Rehe sind das am meisten gejagte Wild in Baden-Württemberg. Foto: dpa

Elisabeth Keil ist seit 40 Jahren Jägerin und seit vier Jahren die Kreisjägermeisterin in Freiburg. Sie spricht über ihre Motive.

Stuttgart - FFrau Keil, Sie sind seit mehr als 40 Jahren Jägerin. Wie kam es dazu?

Durch eine Wette. Mein mittlerweile verstorbener Mann war passionierter Jäger und nahm mich einmal mit zu einer Treibjagd. Danach saßen wir am Feuer, und einer der Jäger hat in die Runde gerufen: „Mit Frauen kann man auf der Jagd doch nichts anfangen. Erstens haben sie Angst, wenn es dunkel wird, und zweitens sind sie zu dumm für den Jagdschein.“ Da bin ich aufgestanden und habe gesagt: „In einem halben Jahr habe ich den Jagdschein, und wenn ich ihn schaffe, dann bezahlst du ihn.“ So ging die Wette. Und natürlich habe ich bestanden.
Elisabeth Keil Foto: StZ
Könnte so etwas heute auch noch vorkommen?
Eher nicht. In Baden-Württemberg machen die Frauen mehr als zehn Prozent der Jägerschaft aus, und die Zahl wächst. Frauen sind heute etabliert.
Welche Motivation haben Frauen?
Oft jagen die Männer, und die Frauen kümmern sich um die Hunde und um das Wildbret. Da sagen dann viele: Da kann ich auch gleich selbst mit hinaus. Bei vielen steht das Naturerlebnis an erster Stelle. Viele werden später Naturpädagoginnen, die mit Kindern raus in den Wald gehen.
Reden Frauen anders über die Jagd?
Ich bin auch Vorsitzende des Jägerinnenforums, in dem heute 800 Frauen sind. Bei den Treffen wird ganz selten über Waffen gesprochen. Wir reden über die Ausbildung der Hunde und auch über die Kleidung.
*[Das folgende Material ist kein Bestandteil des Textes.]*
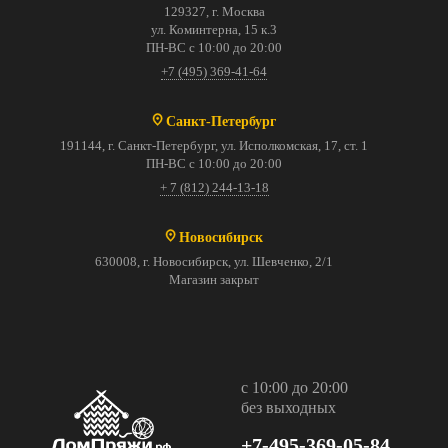
129327, г. Москва
ул. Коминтерна, 15 к.3
ПН-ВС с 10:00 до 20:00
+7 (495) 369-41-64
Санкт-Петербург
191144, г. Санкт-Петербург, ул. Исполкомская, 17, ст. 1
ПН-ВС с 10:00 до 20:00
+ 7 (812) 244-13-18
Новосибирск
630008, г. Новосибирск, ул. Шевченко, 2/1
Магазин закрыт
с 10:00 до 20:00
без выходных
+7-495-369-05-84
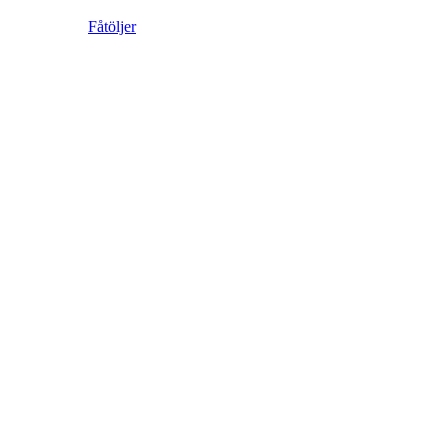
Fåtöljer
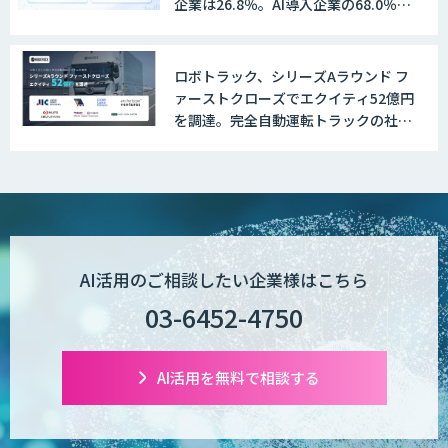
企業は26.8％。AI導入企業の68.0％
が、自社でのAI導入・活用は「上手く
いっている」と回答
ロボトラック、シリーズAラウンド フ
Explaza 生成AI Partner | AX
ァーストクローズでエクイティ52億円
を調達。完全自動運転トラックの社会
実装に向けた開発・実証を推進
Wanderlust RAG コンシェルジュ
POPstation
AI活用のご相談したい企業様はこちら
03-6452-4750
業務特化型AIエージェントの開発支援
「業務AIプロ」
AI活用を無料で相談する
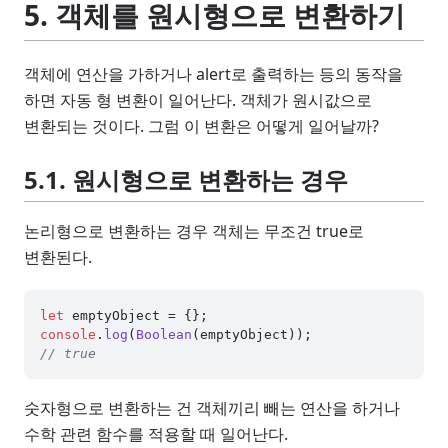
5. 객체를 원시형으로 변환하기
객체에 연산을 가하거나 alert로 출력하는 등의 동작을
하면 자동 형 변환이 일어난다. 객체가 원시값으로
변환되는 것이다. 그럼 이 변환은 어떻게 일어날까?
5.1. 원시형으로 변환하는 경우
논리형으로 변환하는 경우 객체는 무조건 true로
변환된다.
let
console
.
log
(
Boolean
// true
숫자형으로 변환하는 건 객체끼리 빼는 연산을 하거나
수학 관련 함수를 적용할 때 일어난다.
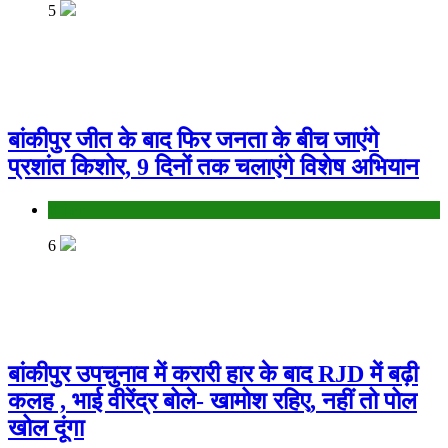
5
बांकीपुर जीत के बाद फिर जनता के बीच जाएंगे
प्रशांत किशोर, 9 दिनों तक चलाएंगे विशेष अभियान
Bihar
6
बांकीपुर उपचुनाव में करारी हार के बाद RJD में बढ़ी
कलह , भाई वीरेंद्र बोले- खामोश रहिए, नहीं तो पोल
खोल दूंगा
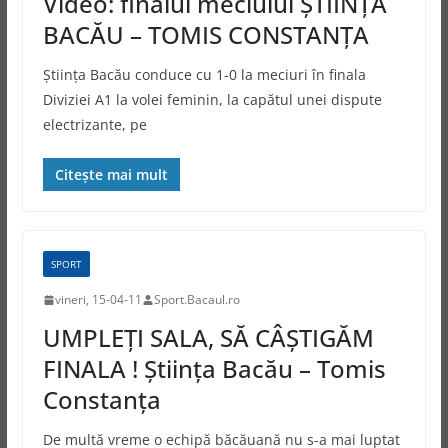
Video: finalul meciului ŞTIINŢA
BACĂU – TOMIS CONSTANŢA
Știința Bacău conduce cu 1-0 la meciuri în finala
Diviziei A1 la volei feminin, la capătul unei dispute
electrizante, pe
Citește mai mult
SPORT
vineri, 15-04-11
Sport.Bacaul.ro
UMPLEŢI SALA, SĂ CÂŞTIGĂM
FINALA ! Ştiinţa Bacău – Tomis
Constanţa
De multă vreme o echipă băcăuană nu s-a mai luptat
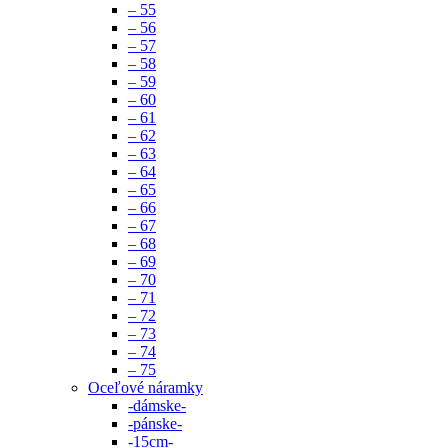
– 55
– 56
– 57
– 58
– 59
– 60
– 61
– 62
– 63
– 64
– 65
– 66
– 67
– 68
– 69
– 70
– 71
– 72
– 73
– 74
– 75
Oceľové náramky
-dámske-
-pánske-
-15cm-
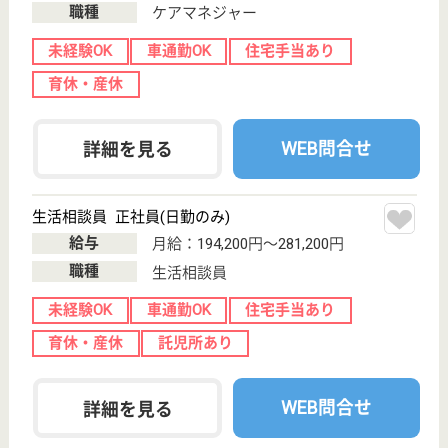
さかい福祉会 いこいの里
群馬県伊勢崎市
境上武士1017-1
境町駅徒歩35分
特別養護老人ホ
ーム, デイサー
ビス, ショート
ステイ...
群馬県のさかい福祉会 いこいの里は、特別養護老人
ホーム・デイサービス・ショートステイを運営してい
ます。 ぜひ各求人をご覧ください。
介護職 正社員
給与
月給：186,000円〜263,500円
職種
介護職
無資格可
賞与4か月以上
車通勤OK
住宅手当あり
育休・産休
WEB問合せ
詳細を見る
福寿会 ゆらの里にこにこホーム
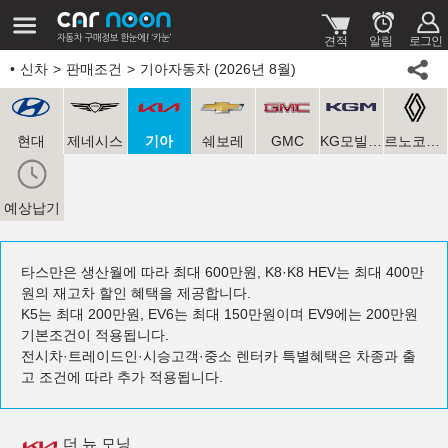
신차
판매조건
기아자동차 (2026년 8월)
현대
제네시스
기아
쉐보레
GMC
KG모빌리티
르노코리아
예상납기
타스만은 생산월에 따라 최대 600만원, K8·K8 HEV는 최대 400만
원의 재고차 할인 혜택을 제공합니다.
K5는 최대 200만원, EV6는 최대 150만원이며 EV9에는 200만원
기본조건이 적용됩니다.
전시차·트레이드인·시승고객·중소 렌터카 특별혜택은 차종과 출
고 조건에 따라 추가 적용됩니다.
더 뉴 모닝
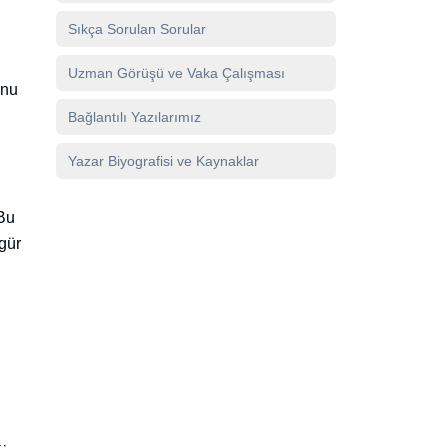
Sıkça Sorulan Sorular
Uzman Görüşü ve Vaka Çalışması
unu
Bağlantılı Yazılarımız
Yazar Biyografisi ve Kaynaklar
Bu
gür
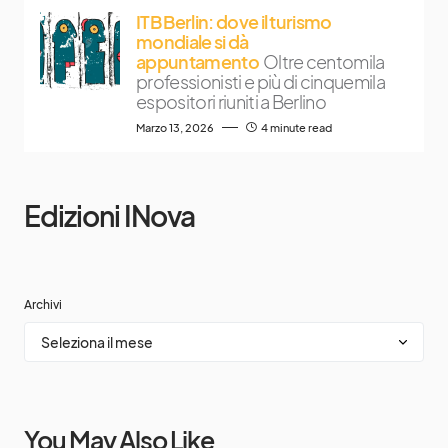
ITB Berlin: dove il turismo
mondiale si dà
appuntamento
Oltre centomila
professionisti e più di cinquemila
espositori riuniti a Berlino
Marzo 13, 2026
4 minute read
Edizioni INova
Archivi
You May Also Like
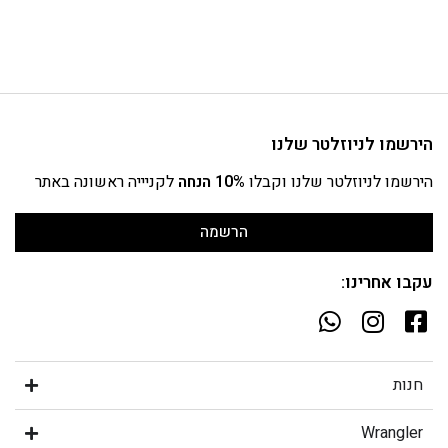
הירשמו לניוזלטר שלנו
הירשמו לניוזלטר שלנו וקבלו
10% הנחה
לקניייה ראשונה באתר
הרשמה
עקבו אחרינו:
חנות
Wrangler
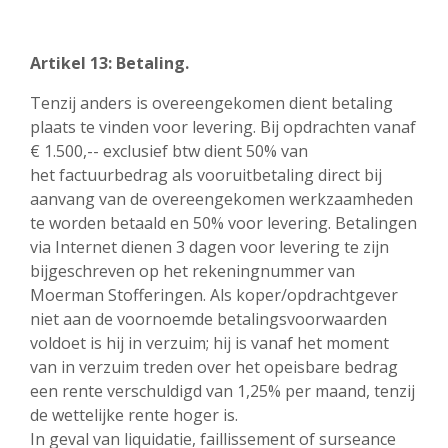
Artikel 13: Betaling.
Tenzij anders is overeengekomen dient betaling
plaats te vinden voor levering. Bij opdrachten vanaf
€ 1.500,-- exclusief btw dient 50% van
het factuurbedrag als vooruitbetaling direct bij
aanvang van de overeengekomen werkzaamheden
te worden betaald en 50% voor levering. Betalingen
via Internet dienen 3 dagen voor levering te zijn
bijgeschreven op het rekeningnummer van
Moerman Stofferingen. Als koper/opdrachtgever
niet aan de voornoemde betalingsvoorwaarden
voldoet is hij in verzuim; hij is vanaf het moment
van in verzuim treden over het opeisbare bedrag
een rente verschuldigd van 1,25% per maand, tenzij
de wettelijke rente hoger is.
In geval van liquidatie, faillissement of surseance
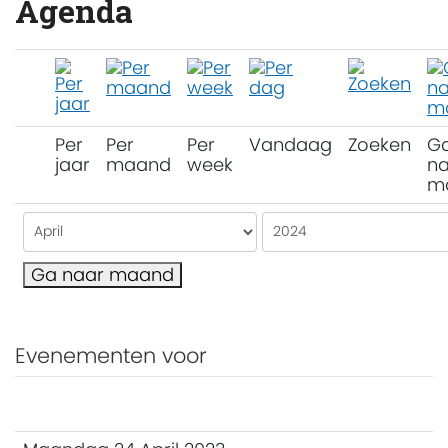
Agenda
Per
Per
Per
Vandaag
Zoeken
G
jaar
maand
week
na
m
Ga naar maand
Evenementen voor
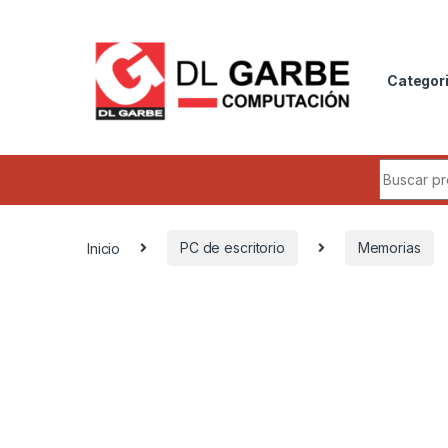
Categor
Inicio
PC de escritorio
Memorias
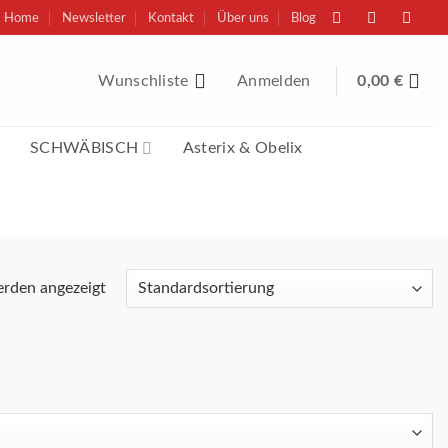
Home
Newsletter
Kontakt
Über uns
Blog
Wunschliste
Anmelden
0,00
€
SCHWÄBISCH
Asterix & Obelix
erden angezeigt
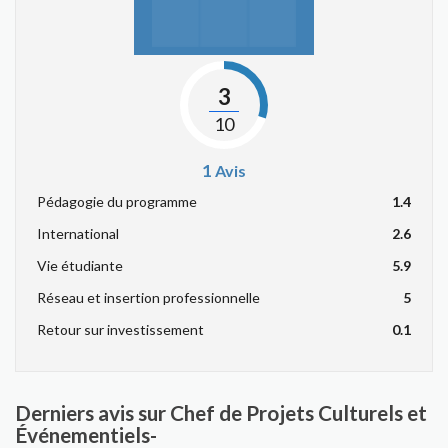
3
10
1
Avis
Pédagogie du programme
1.4
International
2.6
Vie étudiante
5.9
Réseau et insertion professionnelle
5
Retour sur investissement
0.1
Derniers avis sur Chef de Projets Culturels et
Événementiels-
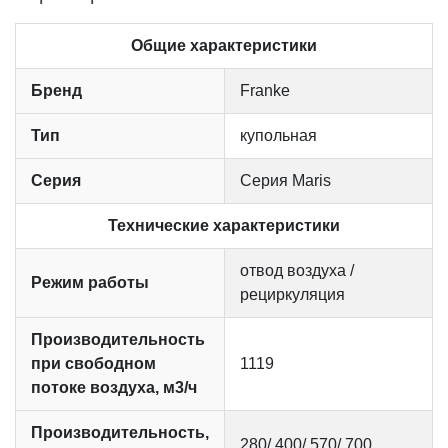
Общие характеристики
Бренд
Franke
Тип
купольная
Серия
Серия Maris
Технические характеристики
отвод воздуха /
Режим работы
рециркуляция
Производительность
при свободном
1119
потоке воздуха, м3/ч
Производительность,
280/ 400/ 570/ 700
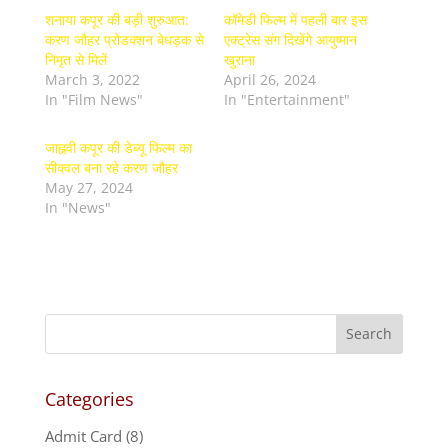
शनाया कपूर की बड़ी शुरुआत:
कॉमेडी फिल्म में पहली बार इस
करण जौहर प्रोडक्शन बेधड़क से
एक्ट्रेस संग दिखेंगे आयुष्मान
निमृत से मिलें
खुराना
March 3, 2022
April 26, 2024
In "Film News"
In "Entertainment"
जाह्नवी कपूर की डेब्यू फिल्म का
सीक्वल बना रहे करण जौहर
May 27, 2024
In "News"
Categories
Admit Card
(8)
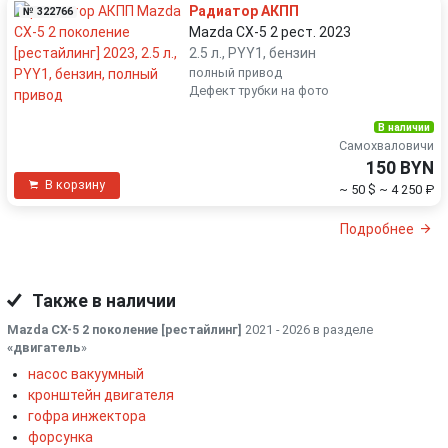
Радиатор АКПП
№ 322766
Mazda CX-5 2 рест. 2023
2.5 л., PYY1, бензин
полный привод
Дефект трубки на фото
В наличии
Самохваловичи
150 BYN
В корзину
~ 50 $
~ 4 250 ₽
Подробнее
Также в наличии
Mazda CX-5 2 поколение [рестайлинг]
2021 - 2026 в разделе
«двигатель
»
насос вакуумный
кронштейн двигателя
гофра инжектора
форсунка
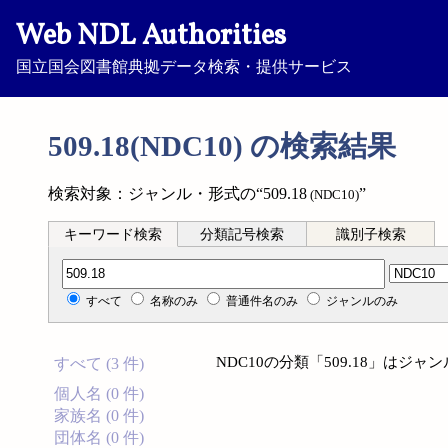
Web NDL Authorities
国立国会図書館典拠データ検索・提供サービス
509.18(NDC10) の検索結果
検索対象：ジャンル・形式の“509.18
”
(NDC10)
キーワード検索
分類記号検索
識別子検索
分類記号検索
すべて
名称のみ
普通件名のみ
ジャンルのみ
NDC10の分類「509.18」は
すべて (3 件)
個人名 (0 件)
家族名 (0 件)
団体名 (0 件)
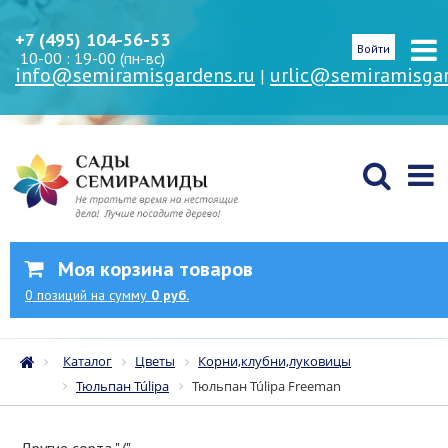
+7 (495) 104-56-53
Войти
10-00 : 19-00 (пн-вс)
info@semiramisgardens.ru
urlic@semiramisgar
|
Моя корзина товаров
0
позиций
на сумму
0 руб.
Каталог
Цветы
Корни,клубни,луковицы
Тюльпан Túlipa
Тюльпан Túlipa Freeman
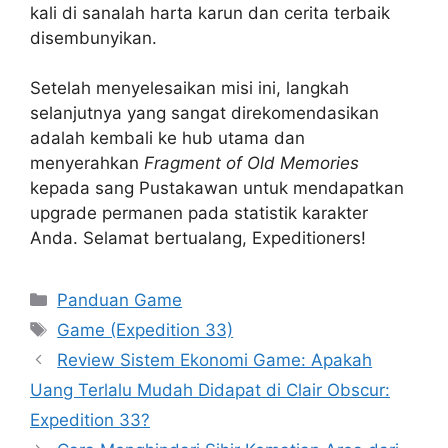
kali di sanalah harta karun dan cerita terbaik
disembunyikan.
Setelah menyelesaikan misi ini, langkah
selanjutnya yang sangat direkomendasikan
adalah kembali ke hub utama dan
menyerahkan
Fragment of Old Memories
kepada sang Pustakawan untuk mendapatkan
upgrade permanen pada statistik karakter
Anda. Selamat bertualang, Expeditioners!
Categories
Panduan Game
Tags
Game (Expedition 33)
Review Sistem Ekonomi Game: Apakah
Uang Terlalu Mudah Didapat di Clair Obscur:
Expedition 33?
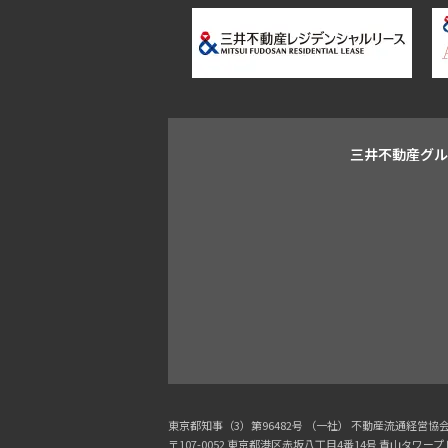
三井不動産グ
東京都知事（3）第96482号 （一社） 不動産流通経営
〒107-0052 東京都港区赤坂八丁目4番14号 青山タワー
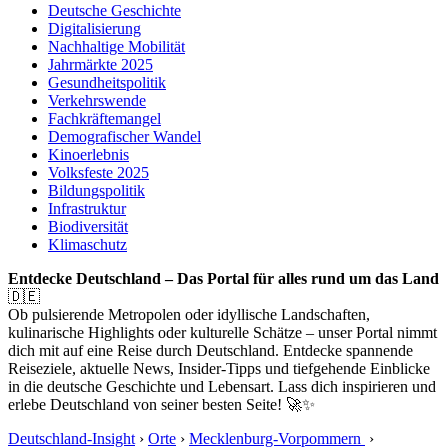
Deutsche Geschichte
Digitalisierung
Nachhaltige Mobilität
Jahrmärkte 2025
Gesundheitspolitik
Verkehrswende
Fachkräftemangel
Demografischer Wandel
Kinoerlebnis
Volksfeste 2025
Bildungspolitik
Infrastruktur
Biodiversität
Klimaschutz
Entdecke Deutschland – Das Portal für alles rund um das Land
🇩🇪
Ob pulsierende Metropolen oder idyllische Landschaften,
kulinarische Highlights oder kulturelle Schätze – unser Portal nimmt
dich mit auf eine Reise durch Deutschland. Entdecke spannende
Reiseziele, aktuelle News, Insider-Tipps und tiefgehende Einblicke
in die deutsche Geschichte und Lebensart. Lass dich inspirieren und
erlebe Deutschland von seiner besten Seite! 🚀✨
Deutschland-Insight
›
Orte
›
Mecklenburg-Vorpommern
›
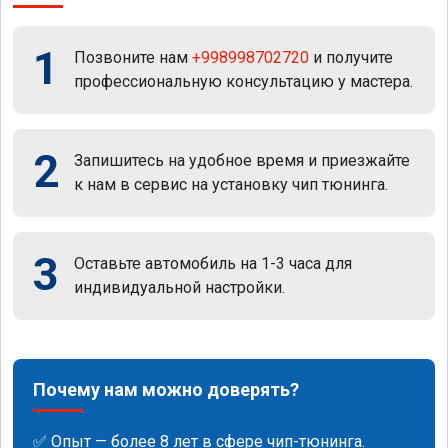
1
Позвоните нам
+998998702720
и получите
профессиональную консультацию у мастера.
2
Запишитесь на удобное время и приезжайте
к нам в сервис на установку чип тюнинга.
3
Оставьте автомобиль на 1-3 часа для
индивидуальной настройки.
Почему нам можно доверять?
✅ Опыт — более 8 лет в сфере чип-тюнинга.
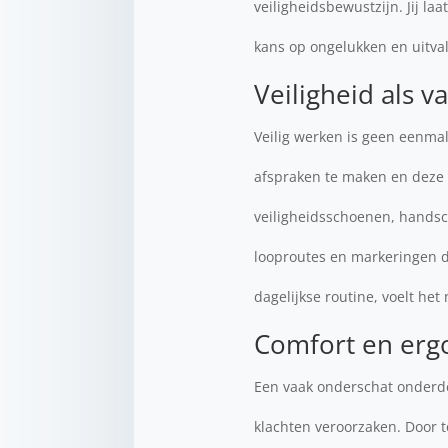
veiligheidsbewustzijn. Jij la
kans op ongelukken en uitval
Veiligheid als 
Veilig werken is geen eenmal
afspraken te maken en deze 
veiligheidsschoenen, handsc
looproutes en markeringen d
dagelijkse routine, voelt het
Comfort en erg
Een vaak onderschat onderde
klachten veroorzaken. Door t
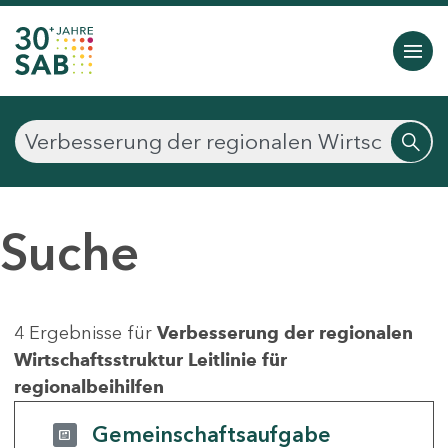
Suche
4 Ergebnisse für
Verbesserung der regionalen
Wirtschaftsstruktur Leitlinie für
regionalbeihilfen
Gemeinschaftsaufgabe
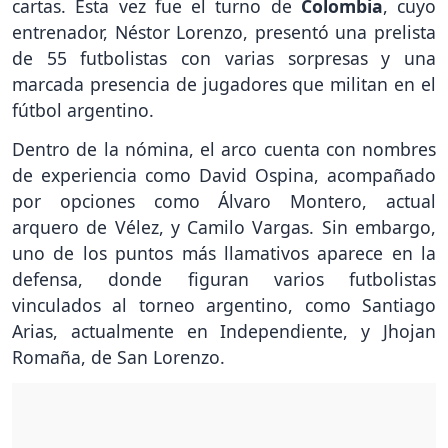
cartas. Esta vez fue el turno de
Colombia
, cuyo
entrenador, Néstor Lorenzo, presentó una prelista
de 55 futbolistas con varias sorpresas y una
marcada presencia de jugadores que militan en el
fútbol argentino.
Dentro de la nómina, el arco cuenta con nombres
de experiencia como David Ospina, acompañado
por opciones como Álvaro Montero, actual
arquero de Vélez, y Camilo Vargas. Sin embargo,
uno de los puntos más llamativos aparece en la
defensa, donde figuran varios futbolistas
vinculados al torneo argentino, como Santiago
Arias, actualmente en Independiente, y Jhojan
Romaña, de San Lorenzo.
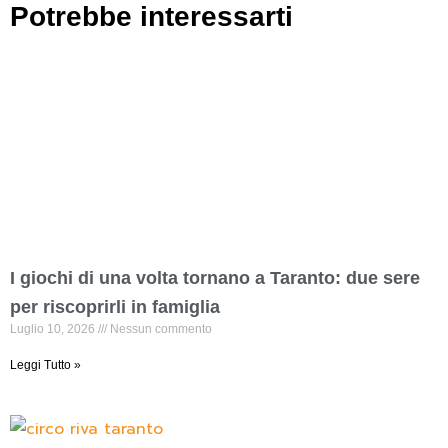
Potrebbe interessarti
I giochi di una volta tornano a Taranto: due sere
per riscoprirli in famiglia
Luglio 10, 2026
Nessun commento
Leggi Tutto »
Im Moment frieren wir Frauen draußen halt doch. Viele Frauen haben sehr gute Abschlüsse bei den Jägerprüfungen. Leider trauen sich viele noch nicht, sich auch in den Verbänden zu engagieren.
Aber Ihr erklärtes Ziel ist es, als Nachfolger in Freiburg wieder eine Frau zu gewinnen?
Ich bin überzeugt, dass nach mir keine Frau käme, wenn ich jetzt aufhören würde. Auch aus diesem Grund mache ich nochmals vier Jahre, damit ich in dieser Zeit eine Frau aufbauen kann. Jagen wird halt noch zu 90 Prozent von Männern dominiert. Und ein wenig Machoverhalten gibt es schon noch. Aber wir Frauen überzeugen durch Können.
Die Entwicklung ist nicht nur bei den Frauen positiv. Schon seit 20 Jahren geht es insgesamt steil nach oben mit der Zahl der Jägerschaft. Kommen die neuen Jäger mit einer anderen Motivation als die alten?
Es wird in der Prüfung mittlerweile sehr viel an Wissen im Naturschutz und im Umweltschutz verlangt. Das wirkt sehr belebend. Aber die Motivation hat sich nicht grundlegend geändert. Es geht um das Naturerlebnis und um die Jagd an sich.
Manche Menschen haben ein Problem mit den Jägern, weil diese die Tiere töten. Wie ist das bei Ihnen, ist das Schießen Routine?
Ich und sehr viele Jägerinnen schießen nicht mehr, wenn eine Geiß mit ihrem Kitz auftaucht, auch wenn der Abschussplan es verlangt. Es tut mir weh. Gerade ein Reh ist für mich etwas ganz, ganz Edles. Aber ich bin Jägerin und habe auch eine Pflicht. Ich will, dass die Artenvielfalt erhalten bleibt und dass sich keine Krankheiten ausbreiten. Jagen heißt deshalb auch schießen. Das Wichtigste ist für mich, dass ich gut schieße. Der Schuss muss sitzen, dass das Tier nicht leiden muss. Dafür trainiere ich auf dem Schießstand.
Auch nach 40 Jahren sind also viele Emotionen dabei?
Bei mir fängt im Augenblick nach dem Schießen das Zittern an. Es ist immer noch ein sehr aufregender Moment für mich.
Das hört sich nach viel Respekt vor dem Tier an.
Ich habe immer ein kleines Horn dabei und blase das Tier tot. Es ist für mich wichtig, dass ich dem Tier die letzte Ehre erweise. Das Brauchtum beim Jagen lässt leider nach, und das finde ich schade. Den Respekt vor der Kreatur und das Brauchtum, das müsste man den jungen Jägern wieder stärker beibringen.